In his memoirs Ludendorff recalled: ‘I was told of deeds of glorious valour but also of behaviour which … I should not have thought possible of the German army. Retiring troops, meeting a fresh division going bravely into action, had shouted out things like “Blackleg” and “You’re prolonging the war” … The officers in many places had lost their influence.’
For Ludendorff it was the ‘black day in the history of the German Army’. Basil Liddell Hart, the British military historian, subsequently described the events of August 8 as ‘the most brilliant [victory] ever gained by British arms in the war’.
This was the psychological turning point in the war. The German High Command’s hopes of victory were fatally undermined. At last Ludendorff began to absorb and process what others had been saying for weeks. He made no further offensive plans, and thereafter fought only defensive battles.
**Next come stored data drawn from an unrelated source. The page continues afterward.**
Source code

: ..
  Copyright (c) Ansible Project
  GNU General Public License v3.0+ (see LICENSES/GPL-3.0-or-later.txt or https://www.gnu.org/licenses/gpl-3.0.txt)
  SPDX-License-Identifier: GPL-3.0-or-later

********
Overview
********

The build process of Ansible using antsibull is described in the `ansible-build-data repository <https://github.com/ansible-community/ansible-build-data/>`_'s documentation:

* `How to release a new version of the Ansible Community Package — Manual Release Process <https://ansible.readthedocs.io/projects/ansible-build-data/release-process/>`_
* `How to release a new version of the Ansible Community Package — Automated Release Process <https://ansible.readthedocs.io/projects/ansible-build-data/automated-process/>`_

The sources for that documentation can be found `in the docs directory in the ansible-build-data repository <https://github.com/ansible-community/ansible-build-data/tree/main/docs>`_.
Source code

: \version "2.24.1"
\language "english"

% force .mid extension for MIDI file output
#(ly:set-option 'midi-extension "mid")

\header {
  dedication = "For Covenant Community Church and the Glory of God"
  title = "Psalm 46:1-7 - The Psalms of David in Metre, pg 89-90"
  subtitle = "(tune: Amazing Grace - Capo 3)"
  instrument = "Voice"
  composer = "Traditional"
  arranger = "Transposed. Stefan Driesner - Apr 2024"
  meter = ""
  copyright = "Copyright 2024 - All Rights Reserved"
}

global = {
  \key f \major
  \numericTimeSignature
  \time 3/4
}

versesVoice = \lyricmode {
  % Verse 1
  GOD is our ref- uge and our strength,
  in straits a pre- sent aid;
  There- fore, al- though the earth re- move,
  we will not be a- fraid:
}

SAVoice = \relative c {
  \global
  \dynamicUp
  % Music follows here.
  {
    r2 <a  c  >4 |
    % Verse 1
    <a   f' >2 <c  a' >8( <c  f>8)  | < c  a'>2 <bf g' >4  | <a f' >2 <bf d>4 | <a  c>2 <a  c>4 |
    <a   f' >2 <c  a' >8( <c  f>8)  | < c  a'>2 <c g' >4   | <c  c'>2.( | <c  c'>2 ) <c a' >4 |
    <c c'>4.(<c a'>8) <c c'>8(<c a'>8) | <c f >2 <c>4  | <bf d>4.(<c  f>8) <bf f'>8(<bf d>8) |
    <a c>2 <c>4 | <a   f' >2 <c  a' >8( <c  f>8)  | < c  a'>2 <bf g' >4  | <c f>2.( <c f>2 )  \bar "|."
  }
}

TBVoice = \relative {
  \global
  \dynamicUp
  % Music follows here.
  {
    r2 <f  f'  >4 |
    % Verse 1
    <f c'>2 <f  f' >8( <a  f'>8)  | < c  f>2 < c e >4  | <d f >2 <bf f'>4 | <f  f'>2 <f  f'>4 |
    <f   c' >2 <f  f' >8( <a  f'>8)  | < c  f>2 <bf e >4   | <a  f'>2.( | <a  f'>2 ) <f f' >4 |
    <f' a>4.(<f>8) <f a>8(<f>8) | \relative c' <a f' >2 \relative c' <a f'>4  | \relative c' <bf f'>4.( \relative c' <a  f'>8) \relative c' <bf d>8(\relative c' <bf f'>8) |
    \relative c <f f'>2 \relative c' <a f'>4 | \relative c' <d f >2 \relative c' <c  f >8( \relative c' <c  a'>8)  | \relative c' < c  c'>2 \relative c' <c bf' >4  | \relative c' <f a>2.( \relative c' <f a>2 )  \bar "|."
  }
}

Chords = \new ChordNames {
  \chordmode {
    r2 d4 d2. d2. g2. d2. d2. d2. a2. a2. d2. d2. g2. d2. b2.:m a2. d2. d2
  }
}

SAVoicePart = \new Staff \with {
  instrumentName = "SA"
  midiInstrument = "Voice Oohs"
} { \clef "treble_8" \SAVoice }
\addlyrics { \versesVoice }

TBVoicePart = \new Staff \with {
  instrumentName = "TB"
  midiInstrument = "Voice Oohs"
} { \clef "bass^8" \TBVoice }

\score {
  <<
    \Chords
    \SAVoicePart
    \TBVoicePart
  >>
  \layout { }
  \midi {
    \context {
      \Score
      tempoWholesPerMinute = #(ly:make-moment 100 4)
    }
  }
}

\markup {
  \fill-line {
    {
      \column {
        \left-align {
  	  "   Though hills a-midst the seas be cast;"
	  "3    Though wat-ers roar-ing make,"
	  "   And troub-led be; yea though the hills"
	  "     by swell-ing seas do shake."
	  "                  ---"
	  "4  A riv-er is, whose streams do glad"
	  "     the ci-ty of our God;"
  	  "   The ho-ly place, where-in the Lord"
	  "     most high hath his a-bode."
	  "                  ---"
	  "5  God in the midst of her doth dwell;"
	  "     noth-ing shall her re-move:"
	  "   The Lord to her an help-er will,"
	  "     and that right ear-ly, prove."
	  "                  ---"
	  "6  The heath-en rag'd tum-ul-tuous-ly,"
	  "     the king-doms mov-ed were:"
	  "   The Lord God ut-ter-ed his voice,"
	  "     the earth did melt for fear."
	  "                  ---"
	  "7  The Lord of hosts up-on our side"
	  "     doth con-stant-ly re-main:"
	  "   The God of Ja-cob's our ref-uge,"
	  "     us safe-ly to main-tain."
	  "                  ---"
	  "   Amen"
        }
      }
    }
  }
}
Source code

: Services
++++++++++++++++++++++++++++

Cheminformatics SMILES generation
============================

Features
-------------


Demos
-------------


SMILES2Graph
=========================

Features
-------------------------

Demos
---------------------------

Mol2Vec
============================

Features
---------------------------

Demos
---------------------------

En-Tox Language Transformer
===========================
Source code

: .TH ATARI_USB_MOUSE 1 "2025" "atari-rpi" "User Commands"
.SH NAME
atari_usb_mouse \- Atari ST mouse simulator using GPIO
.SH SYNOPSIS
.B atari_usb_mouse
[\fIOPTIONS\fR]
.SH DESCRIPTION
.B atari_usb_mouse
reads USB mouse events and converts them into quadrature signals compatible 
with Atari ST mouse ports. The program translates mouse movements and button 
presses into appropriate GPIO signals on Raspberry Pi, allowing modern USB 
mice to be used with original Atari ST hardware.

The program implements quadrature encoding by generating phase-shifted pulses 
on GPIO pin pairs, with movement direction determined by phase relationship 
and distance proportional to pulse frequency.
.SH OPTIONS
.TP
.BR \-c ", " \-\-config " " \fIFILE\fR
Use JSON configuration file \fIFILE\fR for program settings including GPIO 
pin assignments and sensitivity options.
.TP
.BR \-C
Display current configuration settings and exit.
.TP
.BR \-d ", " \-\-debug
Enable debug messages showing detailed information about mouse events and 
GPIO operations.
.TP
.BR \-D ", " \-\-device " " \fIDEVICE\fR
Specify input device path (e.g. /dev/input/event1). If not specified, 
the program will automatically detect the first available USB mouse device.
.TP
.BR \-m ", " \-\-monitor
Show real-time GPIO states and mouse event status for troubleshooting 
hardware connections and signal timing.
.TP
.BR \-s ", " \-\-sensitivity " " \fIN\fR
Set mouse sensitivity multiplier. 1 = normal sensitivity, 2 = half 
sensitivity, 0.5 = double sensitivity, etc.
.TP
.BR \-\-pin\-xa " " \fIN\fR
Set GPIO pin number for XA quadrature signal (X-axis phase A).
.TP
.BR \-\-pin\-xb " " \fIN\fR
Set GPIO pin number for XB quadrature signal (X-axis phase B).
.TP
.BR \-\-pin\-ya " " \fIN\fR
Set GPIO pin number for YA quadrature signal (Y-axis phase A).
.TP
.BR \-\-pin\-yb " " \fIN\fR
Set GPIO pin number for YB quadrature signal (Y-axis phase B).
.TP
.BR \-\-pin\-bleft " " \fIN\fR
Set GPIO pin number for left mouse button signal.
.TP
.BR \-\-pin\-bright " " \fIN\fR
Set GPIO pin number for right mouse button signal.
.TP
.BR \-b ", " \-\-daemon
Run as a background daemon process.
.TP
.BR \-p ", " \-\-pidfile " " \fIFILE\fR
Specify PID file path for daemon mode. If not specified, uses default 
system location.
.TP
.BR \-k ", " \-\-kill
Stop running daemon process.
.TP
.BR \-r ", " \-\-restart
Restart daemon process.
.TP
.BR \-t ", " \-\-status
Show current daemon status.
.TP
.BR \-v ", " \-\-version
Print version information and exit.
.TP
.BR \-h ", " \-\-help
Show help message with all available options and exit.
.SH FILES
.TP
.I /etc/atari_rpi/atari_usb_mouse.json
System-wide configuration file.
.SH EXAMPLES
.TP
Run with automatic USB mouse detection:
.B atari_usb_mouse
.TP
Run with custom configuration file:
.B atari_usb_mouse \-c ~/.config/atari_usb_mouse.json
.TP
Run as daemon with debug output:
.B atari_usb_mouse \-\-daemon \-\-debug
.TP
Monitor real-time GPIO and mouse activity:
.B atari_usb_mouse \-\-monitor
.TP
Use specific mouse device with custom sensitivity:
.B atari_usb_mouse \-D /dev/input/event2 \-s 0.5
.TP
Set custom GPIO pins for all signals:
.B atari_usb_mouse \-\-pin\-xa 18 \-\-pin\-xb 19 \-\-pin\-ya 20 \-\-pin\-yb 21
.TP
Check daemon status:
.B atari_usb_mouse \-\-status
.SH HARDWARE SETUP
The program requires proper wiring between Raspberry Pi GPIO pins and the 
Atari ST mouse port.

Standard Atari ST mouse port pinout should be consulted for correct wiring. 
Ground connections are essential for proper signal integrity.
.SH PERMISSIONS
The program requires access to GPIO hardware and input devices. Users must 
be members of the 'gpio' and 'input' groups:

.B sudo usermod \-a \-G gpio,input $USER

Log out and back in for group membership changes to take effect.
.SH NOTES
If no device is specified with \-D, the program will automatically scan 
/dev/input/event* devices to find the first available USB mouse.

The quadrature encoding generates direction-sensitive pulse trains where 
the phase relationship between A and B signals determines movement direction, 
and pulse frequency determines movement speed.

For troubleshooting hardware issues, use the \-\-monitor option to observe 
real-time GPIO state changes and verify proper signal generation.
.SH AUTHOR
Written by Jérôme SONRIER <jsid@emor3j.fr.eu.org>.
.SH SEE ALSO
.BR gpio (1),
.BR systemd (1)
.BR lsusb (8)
He also showed signs of cracking up. He was on a short fuse, his relations with subordinates and Hindenburg, his nominal superior, were strained, he could not sleep, and he started drinking too much. He sought the advice of an old friend who was a psychiatrist. He advised going for walks and taking more rest and for a brief period these steps worked.
For the British and the Allies it was the beginning of the ‘Hundred Days Offensive’ which culminated with the Armistice on November 11 1918. Strictly speaking the ‘Hundred Days Offensive’ is a series of offensives rather than a single one. Canadians often refer to ‘Canada’s Hundred Days’ because of the huge role they played as ‘the shock troops of the British Empire’ in these operations.
At the end of August, Philip Gibbs, the celebrated British war correspondent, noted the impact of events on the British Army, observing that ‘the enemy ... is on the defensive’ and, ‘the initiative of attack is so completely in our hands that we are able to strike him at many different places’. This is exactly what Haig did so the Germans could not anticipate where the next blow would fall.
Gibbs was struck by the transformation in British morale: ‘the change has been greater in the minds of men than in the taking of territory. On our side the army seems to be buoyed up with the enormous hope of getting on with this business quickly’.
The impact on German morale was equally profound. They ‘no longer have even a dim hope of victory on this western front. All they hope for now is to defend themselves long enough to gain peace by negotiation’.